• [Instruction] Write exactly the lines running from the start of the material below to the line that includes "the above solution", and include no pictures.

• [Data provided]
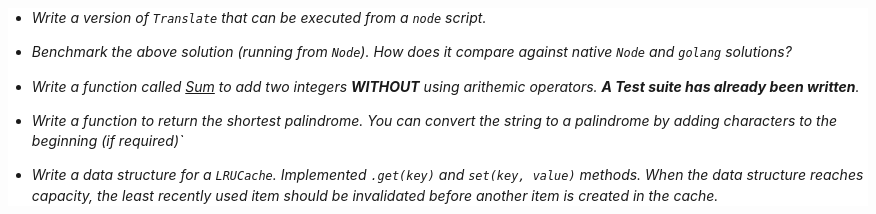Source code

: * _Write a version of `Translate` that can be executed from a `node` script._

* _Benchmark the above solution (running from `Node`). How does it compare against native `Node` and `golang` solutions?_

* _Write a function called [Sum](misc/sum.go) to add two integers **WITHOUT** using arithemic operators. **A Test suite has already been written**._

* _Write a function to return the shortest palindrome. You can convert the string to a palindrome by adding characters to the beginning (if required)`_

* _Write a data structure for a `LRUCache`. Implemented `.get(key)` and `set(key, value)` methods. When the data structure reaches capacity, the least recently used item should be invalidated before another item is created in the cache._
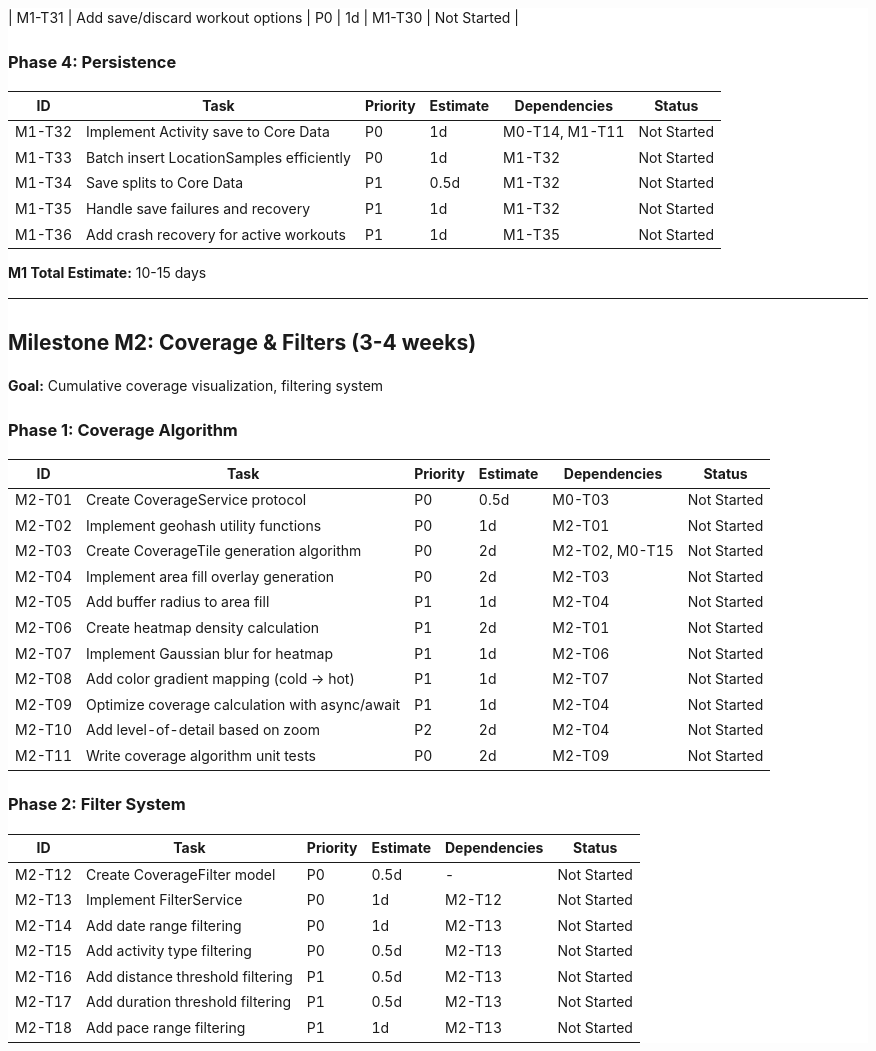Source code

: | M1-T31 | Add save/discard workout options | P0 | 1d | M1-T30 | Not Started |

### Phase 4: Persistence

| ID | Task | Priority | Estimate | Dependencies | Status |
|----|------|----------|----------|--------------|--------|
| M1-T32 | Implement Activity save to Core Data | P0 | 1d | M0-T14, M1-T11 | Not Started |
| M1-T33 | Batch insert LocationSamples efficiently | P0 | 1d | M1-T32 | Not Started |
| M1-T34 | Save splits to Core Data | P1 | 0.5d | M1-T32 | Not Started |
| M1-T35 | Handle save failures and recovery | P1 | 1d | M1-T32 | Not Started |
| M1-T36 | Add crash recovery for active workouts | P1 | 1d | M1-T35 | Not Started |

**M1 Total Estimate:** 10-15 days

---

## Milestone M2: Coverage & Filters (3-4 weeks)

**Goal:** Cumulative coverage visualization, filtering system

### Phase 1: Coverage Algorithm

| ID | Task | Priority | Estimate | Dependencies | Status |
|----|------|----------|----------|--------------|--------|
| M2-T01 | Create CoverageService protocol | P0 | 0.5d | M0-T03 | Not Started |
| M2-T02 | Implement geohash utility functions | P0 | 1d | M2-T01 | Not Started |
| M2-T03 | Create CoverageTile generation algorithm | P0 | 2d | M2-T02, M0-T15 | Not Started |
| M2-T04 | Implement area fill overlay generation | P0 | 2d | M2-T03 | Not Started |
| M2-T05 | Add buffer radius to area fill | P1 | 1d | M2-T04 | Not Started |
| M2-T06 | Create heatmap density calculation | P1 | 2d | M2-T01 | Not Started |
| M2-T07 | Implement Gaussian blur for heatmap | P1 | 1d | M2-T06 | Not Started |
| M2-T08 | Add color gradient mapping (cold → hot) | P1 | 1d | M2-T07 | Not Started |
| M2-T09 | Optimize coverage calculation with async/await | P1 | 1d | M2-T04 | Not Started |
| M2-T10 | Add level-of-detail based on zoom | P2 | 2d | M2-T04 | Not Started |
| M2-T11 | Write coverage algorithm unit tests | P0 | 2d | M2-T09 | Not Started |

### Phase 2: Filter System

| ID | Task | Priority | Estimate | Dependencies | Status |
|----|------|----------|----------|--------------|--------|
| M2-T12 | Create CoverageFilter model | P0 | 0.5d | - | Not Started |
| M2-T13 | Implement FilterService | P0 | 1d | M2-T12 | Not Started |
| M2-T14 | Add date range filtering | P0 | 1d | M2-T13 | Not Started |
| M2-T15 | Add activity type filtering | P0 | 0.5d | M2-T13 | Not Started |
| M2-T16 | Add distance threshold filtering | P1 | 0.5d | M2-T13 | Not Started |
| M2-T17 | Add duration threshold filtering | P1 | 0.5d | M2-T13 | Not Started |
| M2-T18 | Add pace range filtering | P1 | 1d | M2-T13 | Not Started |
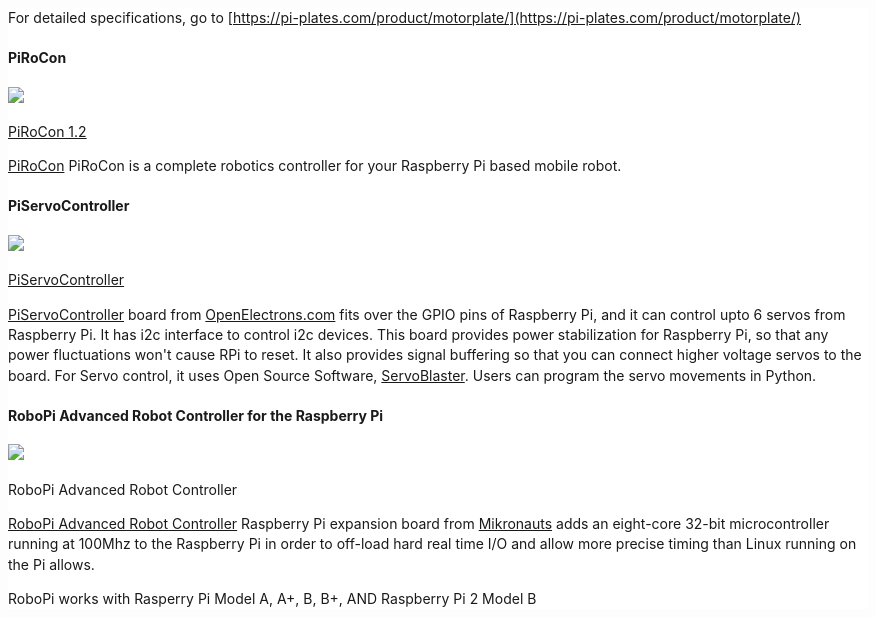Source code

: For detailed specifications, go to
[https://pi-plates.com/product/motorplate/](https://pi-plates.com/product/motorplate/)

#### PiRoCon

[![](http://eLinux.org/images/thumb/3/36/PiRoCon.jpg/300px-PiRoCon.jpg)](http://eLinux.org/File:PiRoCon.jpg)

[](http://eLinux.org/File:PiRoCon.jpg "Enlarge")

[PiRoCon
1.2](http://4tronix.co.uk/store/index.php?rt=product/product&product_id=182)

[PiRoCon](http://4tronix.co.uk/store/index.php?rt=product/product&product_id=182)
PiRoCon is a complete robotics controller for your Raspberry Pi based
mobile robot.



#### PiServoController

[![](http://eLinux.org/images/0/04/PiServoController-board-w300.jpg)](http://eLinux.org/File:PiServoController-board-w300.jpg)

[](http://eLinux.org/File:PiServoController-board-w300.jpg "Enlarge")

[PiServoController](http://www.openelectrons.com/pages/26)

[PiServoController](http://www.openelectrons.com/pages/26) board from
[OpenElectrons.com](http://www.openelectrons.com) fits over the GPIO
pins of Raspberry Pi, and it can control upto 6 servos from Raspberry
Pi. It has i2c interface to control i2c devices. This board provides
power stabilization for Raspberry Pi, so that any power fluctuations
won't cause RPi to reset. It also provides signal buffering so that you
can connect higher voltage servos to the board. For Servo control, it
uses Open Source Software,
[ServoBlaster](https://github.com/richardghirst/PiBits/tree/master/ServoBlaster).
Users can program the servo movements in Python.



#### RoboPi Advanced Robot Controller for the Raspberry Pi

[![](http://eLinux.org/images/thumb/9/90/RoboPi_Pi_A_0863_web_800px.jpg/300px-RoboPi_Pi_A_0863_web_800px.jpg)](http://eLinux.org/File:RoboPi_Pi_A_0863_web_800px.jpg)

[](http://eLinux.org/File:RoboPi_Pi_A_0863_web_800px.jpg "Enlarge")

RoboPi Advanced Robot Controller

[RoboPi Advanced Robot
Controller](http://www.mikronauts.com/raspberry-pi/robopi/) Raspberry Pi
expansion board from [Mikronauts](http://Mikronauts.com) adds an
eight-core 32-bit microcontroller running at 100Mhz to the Raspberry Pi
in order to off-load hard real time I/O and allow more precise timing
than Linux running on the Pi allows.

RoboPi works with Rasperry Pi Model A, A+, B, B+, AND Raspberry Pi 2
Model B
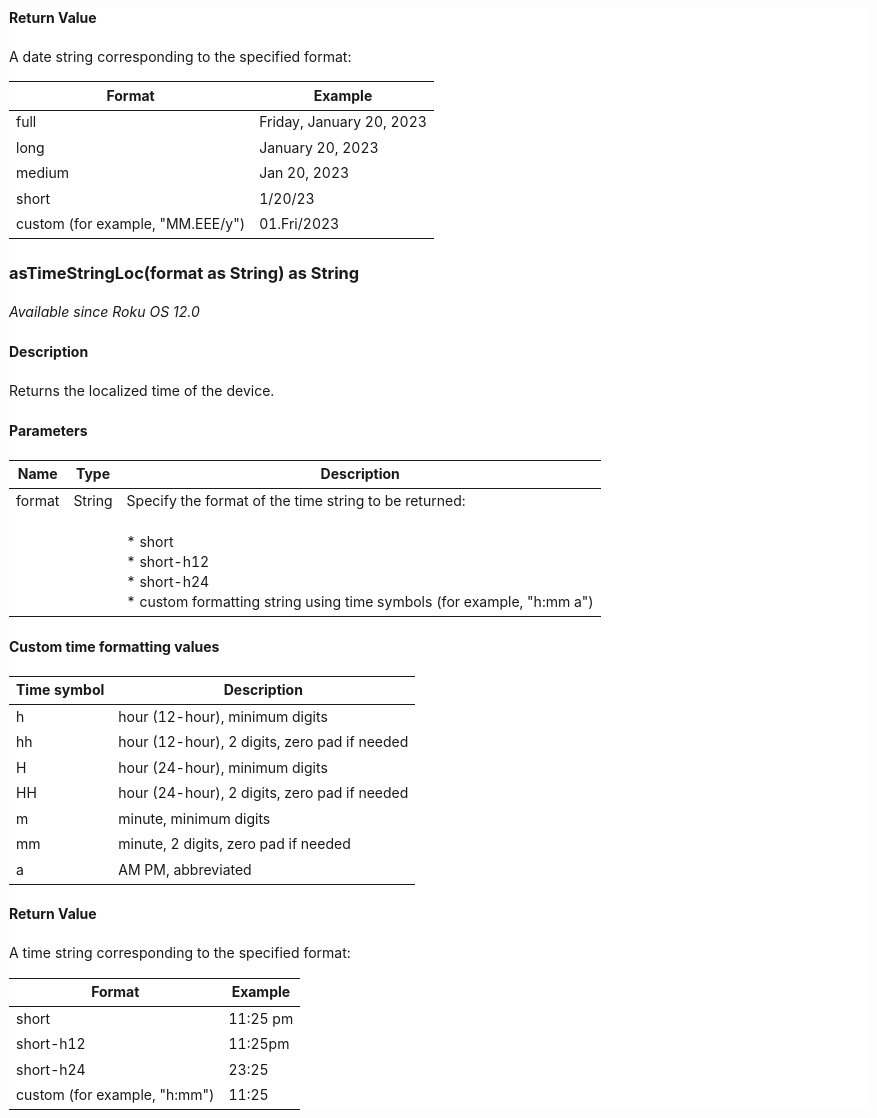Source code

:#### Return Value

A date string corresponding to the specified format:

| Format | Example |
| --- | --- |
| full | Friday, January 20, 2023 |
| long | January 20, 2023 |
| medium | Jan 20, 2023 |
| short | 1/20/23 |
| custom (for example, "MM.EEE/y") | 01.Fri/2023 |

### asTimeStringLoc(format as String) as String

_Available since Roku OS 12.0_

#### Description

Returns the localized time of the device.

#### Parameters

| Name | Type | Description |
| --- | --- | --- |
| format | String | Specify the format of the time string to be returned:<br><br>*   short<br>*   short-h12<br>*   short-h24<br>*   custom formatting string using time symbols (for example, "h:mm a") |

#### Custom time formatting values

| Time symbol | Description |
| --- | --- |
| h   | hour (12-hour), minimum digits |
| hh  | hour (12-hour), 2 digits, zero pad if needed |
| H   | hour (24-hour), minimum digits |
| HH  | hour (24-hour), 2 digits, zero pad if needed |
| m   | minute, minimum digits |
| mm  | minute, 2 digits, zero pad if needed |
| a   | AM PM, abbreviated |

#### Return Value

A time string corresponding to the specified format:

| Format | Example |
| --- | --- |
| short | 11:25 pm |
| short-h12 | 11:25pm |
| short-h24 | 23:25 |
| custom (for example, "h:mm") | 11:25 |
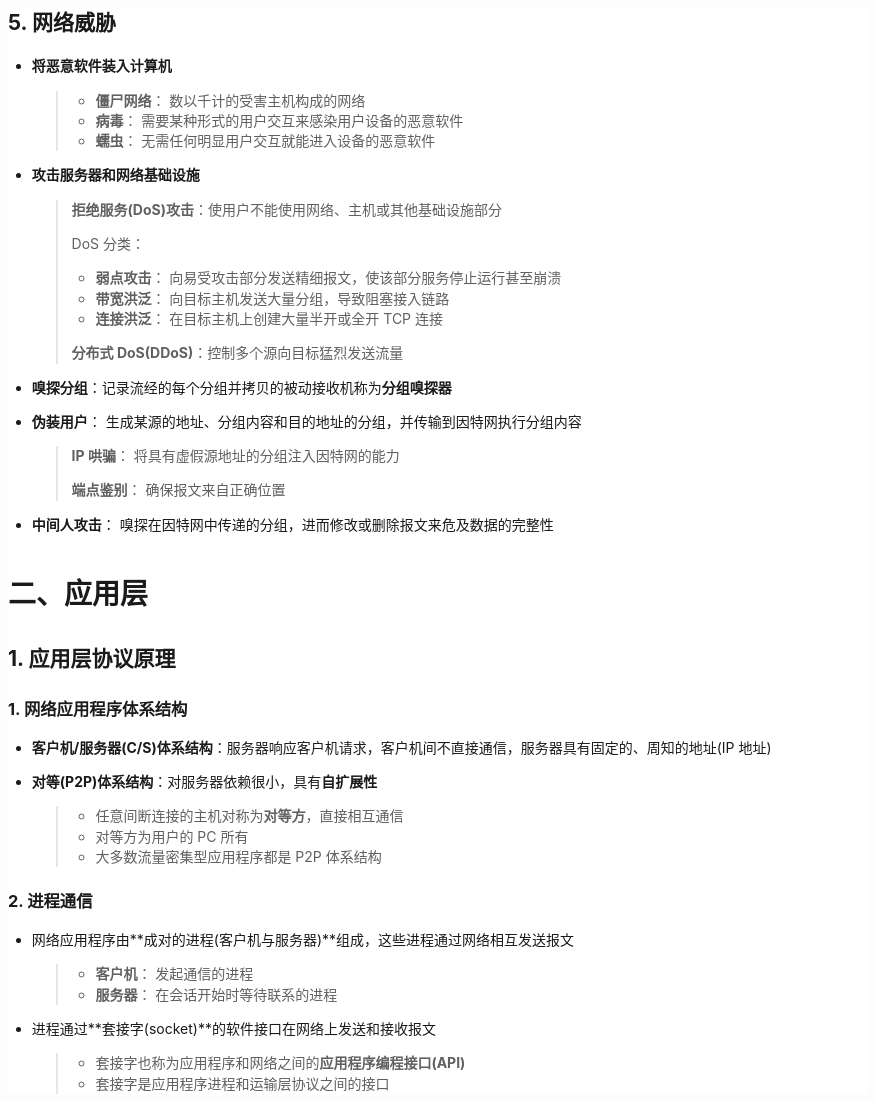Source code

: ## 5. 网络威胁

- **将恶意软件装入计算机**

  > - **僵尸网络**： 数以千计的受害主机构成的网络
  > - **病毒**： 需要某种形式的用户交互来感染用户设备的恶意软件
  > - **蠕虫**： 无需任何明显用户交互就能进入设备的恶意软件

- **攻击服务器和网络基础设施**

  > **拒绝服务(DoS)攻击**：使用户不能使用网络、主机或其他基础设施部分
  >
  > DoS 分类：
  >
  > - **弱点攻击**： 向易受攻击部分发送精细报文，使该部分服务停止运行甚至崩溃
  > - **带宽洪泛**： 向目标主机发送大量分组，导致阻塞接入链路
  > - **连接洪泛**： 在目标主机上创建大量半开或全开 TCP 连接
  >
  > **分布式 DoS(DDoS)**：控制多个源向目标猛烈发送流量

- **嗅探分组**：记录流经的每个分组并拷贝的被动接收机称为**分组嗅探器**

- **伪装用户**： 生成某源的地址、分组内容和目的地址的分组，并传输到因特网执行分组内容

  > **IP 哄骗**： 将具有虚假源地址的分组注入因特网的能力
  >
  > **端点鉴别**： 确保报文来自正确位置

- **中间人攻击**： 嗅探在因特网中传递的分组，进而修改或删除报文来危及数据的完整性

# 二、应用层

## 1. 应用层协议原理

### 1. 网络应用程序体系结构

- **客户机/服务器(C/S)体系结构**：服务器响应客户机请求，客户机间不直接通信，服务器具有固定的、周知的地址(IP 地址)

- **对等(P2P)体系结构**：对服务器依赖很小，具有**自扩展性**

  > - 任意间断连接的主机对称为**对等方**，直接相互通信
  > - 对等方为用户的 PC 所有
  > - 大多数流量密集型应用程序都是 P2P 体系结构

### 2. 进程通信

- 网络应用程序由**成对的进程(客户机与服务器)**组成，这些进程通过网络相互发送报文

  > - **客户机**： 发起通信的进程
  > - **服务器**： 在会话开始时等待联系的进程

- 进程通过**套接字(socket)**的软件接口在网络上发送和接收报文

  > - 套接字也称为应用程序和网络之间的**应用程序编程接口(API)**
  > - 套接字是应用程序进程和运输层协议之间的接口
  >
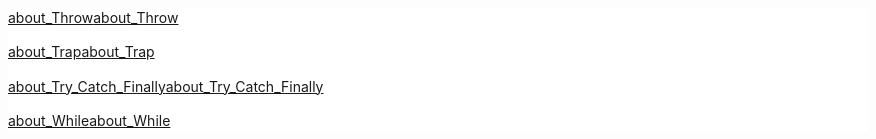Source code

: [<span data-ttu-id="9fa4e-169">about_Throw</span><span class="sxs-lookup"><span data-stu-id="9fa4e-169">about_Throw</span></span>](about_Throw.md)

[<span data-ttu-id="9fa4e-170">about_Trap</span><span class="sxs-lookup"><span data-stu-id="9fa4e-170">about_Trap</span></span>](about_Trap.md)

[<span data-ttu-id="9fa4e-171">about_Try_Catch_Finally</span><span class="sxs-lookup"><span data-stu-id="9fa4e-171">about_Try_Catch_Finally</span></span>](about_Try_Catch_Finally.md)

[<span data-ttu-id="9fa4e-172">about_While</span><span class="sxs-lookup"><span data-stu-id="9fa4e-172">about_While</span></span>](about_While.md)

• [Response]
Source code

: * _Write a version of `Translate` that can be executed from a `node` script._

* _Benchmark the above solution (running from `Node`). How does it compare against native `Node` and `golang` solutions?_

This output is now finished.